O INSS, por sua vez, continuará responsável pela análise dos pedidos e pagamentos, além de realizar as avaliações sociais e médicas. Um dos grandes desafios será adequar os sistemas e equipes à nova realidade legal, caso o projeto seja sancionado.
Capacitação e estrutura
Para isso, será necessário ampliar a capacitação dos servidores e aumentar o número de profissionais envolvidos nos processos de triagem e avaliação. O governo federal deve investir em tecnologia e reforçar a rede de assistência social nos municípios.
Especialistas também defendem a criação de canais de orientação claros para os beneficiários, de modo a evitar desinformação e indeferimentos por erro ou falta de documentação.
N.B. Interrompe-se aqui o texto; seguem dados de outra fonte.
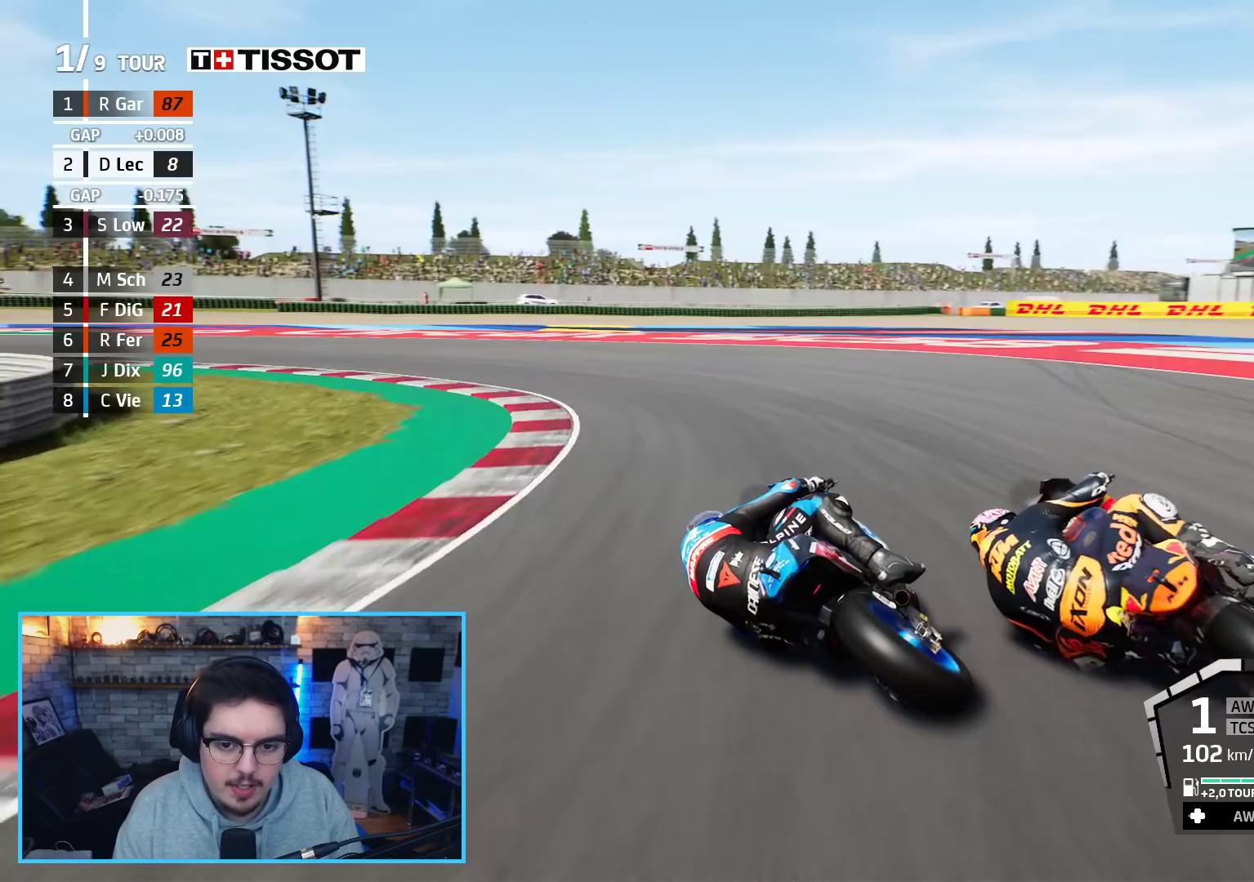
{"buttons": ["A", "L2", "L3"], "left_stick": "left", "right_stick": "center", "events": []}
As mudanças no BPC aprovadas pela Câmara representam um passo importante em direção a uma política social mais ampla e inclusiva. A ampliação do limite de renda e a permissão para estágio ou aprendizagem sem perda do benefício são avanços significativos.
Contudo, o sucesso dessas medidas dependerá da forma como forem implementadas. Será necessário investir em estrutura, capacitação e padronização dos processos para garantir que os beneficiários realmente sejam atendidos com eficiência e justiça. O debate segue no Congresso e deve mobilizar os próximos meses de discussão sobre a proteção social no Brasil.